**WHAT YOU SHOULD DO:**
Please copy every line below that contains the string "input".

****

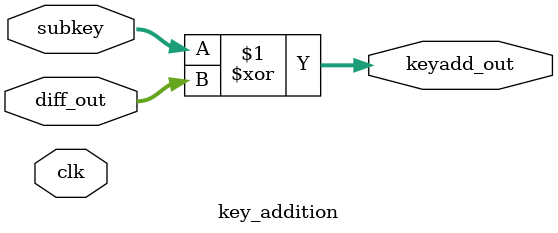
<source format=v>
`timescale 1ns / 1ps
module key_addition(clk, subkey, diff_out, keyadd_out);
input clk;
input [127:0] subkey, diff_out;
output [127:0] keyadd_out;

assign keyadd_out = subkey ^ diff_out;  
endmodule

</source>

****

**ANSWER AREA:**
input clk;
input [127:0] subkey, diff_out;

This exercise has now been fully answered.